Em meio ao caos no qual se encontra Tebas, devido a lei estabelecida por Creonte, uma poluição e infertilidade impede que a sociedade “siga em frente”; falta ordem no relacionamento com as pessoas e com os Deuses. Acefalia do Estado. A ruptura do equilíbrio dá-se no momento em que Creonte, ao não se flexibilizar perante os interesses de Antígona, sente-se ameaçado e quer provar seu poder tirano: decreta pena de morte e a mantém em uma caverna até que esta morra. Eis que aparece um personagem fundamental para a trama: Tirésias, vidente/sacerdote masculino, que tem autoridade o suficiente para proferir suas advinhações e ser ouvido por Creonte. Tirésias descreve e mostra o que está acontecendo, o caos que assola Tebas, e diz para Creonte que a forma dele se manter no poder e não se prejudicar com a maldição, é voltando atrás na sua decisão, impedindo que Antígona morra e que mais tragédias aconteçam. Depois de achar que o Tirésias está tentando controlá-lo, manipulá-lo para o seu próprio interesse, Creonte se convence a anular a sentença de morte de Antígona, pois fica temeroso de que algo muito ruim aconteça, uma vez que Tirésias é um bom adivinho e sempre se cumprem suas profecias. Mas infelizmente o que foi não volta mais: Antígona morre, acabando com as últimas esperanças de Creonte em salvar-se das profecias.

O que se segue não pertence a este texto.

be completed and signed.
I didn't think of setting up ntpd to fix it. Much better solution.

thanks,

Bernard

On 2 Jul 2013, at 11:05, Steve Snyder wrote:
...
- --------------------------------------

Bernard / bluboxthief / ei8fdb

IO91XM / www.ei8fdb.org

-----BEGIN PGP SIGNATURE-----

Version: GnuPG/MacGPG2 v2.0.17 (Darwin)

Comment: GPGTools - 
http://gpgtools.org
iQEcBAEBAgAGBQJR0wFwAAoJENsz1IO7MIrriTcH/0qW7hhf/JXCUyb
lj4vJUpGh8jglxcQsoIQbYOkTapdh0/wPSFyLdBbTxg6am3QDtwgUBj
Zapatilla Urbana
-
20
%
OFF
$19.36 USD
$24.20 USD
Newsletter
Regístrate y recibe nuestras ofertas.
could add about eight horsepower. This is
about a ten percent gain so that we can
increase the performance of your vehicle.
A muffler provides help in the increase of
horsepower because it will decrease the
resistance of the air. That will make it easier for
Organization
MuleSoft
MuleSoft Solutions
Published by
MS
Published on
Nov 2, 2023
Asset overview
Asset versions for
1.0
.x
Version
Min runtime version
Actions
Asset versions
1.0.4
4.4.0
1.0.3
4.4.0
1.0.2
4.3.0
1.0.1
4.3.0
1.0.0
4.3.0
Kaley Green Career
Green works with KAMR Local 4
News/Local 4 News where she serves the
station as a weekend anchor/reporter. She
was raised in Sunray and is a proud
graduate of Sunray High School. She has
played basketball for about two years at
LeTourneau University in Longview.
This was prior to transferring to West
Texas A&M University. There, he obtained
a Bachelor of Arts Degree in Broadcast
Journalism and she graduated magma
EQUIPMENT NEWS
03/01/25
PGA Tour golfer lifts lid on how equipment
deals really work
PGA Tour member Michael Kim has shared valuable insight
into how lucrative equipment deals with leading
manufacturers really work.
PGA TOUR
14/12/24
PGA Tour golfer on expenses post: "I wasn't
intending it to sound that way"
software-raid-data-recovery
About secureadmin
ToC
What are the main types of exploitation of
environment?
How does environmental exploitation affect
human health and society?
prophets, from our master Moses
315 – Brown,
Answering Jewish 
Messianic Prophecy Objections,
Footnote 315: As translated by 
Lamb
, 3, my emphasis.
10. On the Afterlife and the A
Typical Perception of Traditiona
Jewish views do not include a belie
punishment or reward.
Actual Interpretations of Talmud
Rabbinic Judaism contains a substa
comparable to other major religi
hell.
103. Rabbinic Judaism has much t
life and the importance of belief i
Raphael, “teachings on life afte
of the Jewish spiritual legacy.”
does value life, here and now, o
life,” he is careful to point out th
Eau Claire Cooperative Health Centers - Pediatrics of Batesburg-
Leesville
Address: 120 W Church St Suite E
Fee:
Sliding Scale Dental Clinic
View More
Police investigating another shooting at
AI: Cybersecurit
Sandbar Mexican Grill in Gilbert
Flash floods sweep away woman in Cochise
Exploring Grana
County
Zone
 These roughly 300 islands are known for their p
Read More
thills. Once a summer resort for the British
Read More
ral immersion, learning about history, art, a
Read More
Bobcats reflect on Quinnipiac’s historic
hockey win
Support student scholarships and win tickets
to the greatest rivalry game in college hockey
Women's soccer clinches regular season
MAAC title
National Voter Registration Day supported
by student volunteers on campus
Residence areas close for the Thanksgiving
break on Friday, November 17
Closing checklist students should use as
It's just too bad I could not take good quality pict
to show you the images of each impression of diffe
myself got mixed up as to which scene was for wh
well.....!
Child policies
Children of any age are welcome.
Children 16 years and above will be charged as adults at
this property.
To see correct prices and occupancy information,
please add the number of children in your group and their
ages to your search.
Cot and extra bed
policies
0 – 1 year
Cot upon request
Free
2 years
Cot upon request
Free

Tem-se neste momento a caracterização da peripécia: quando ele se convence de que não se deve matar Antígona, tudo está acontecendo, ele tenta impedir mas não obtém sucesso: e tanto ela quanto seu filho, Hemon, morrem. Ao morrer, Antígona restitui a paz em Tebas, e unidos pelo sangue na vida e na morte, sendo primos e também amantes, ela e Hemon tornam-se um só corpo. A representação das núpcias em vida são substituidas pelo “corpo sobre corpo” na morte, uma vez que Hemon vai até sua amada e se mata, deixando o seu corpo cair sobre o dela. Deixa-se de enterrar os mortos para enterrar os vivos. Quando a notícia chega a Creonte, mais confusão se instaura em Tebas: ao descobrir que seu filho morreu, Eurídice fica desolada e se mata. Quando o mensageiro chega com a terrível notícia deste duplo suicídio familiar, mãe e filho, Creonte vê que tudo aquilo que o vidente Tirésias tinha dito para ele tinha se materializado.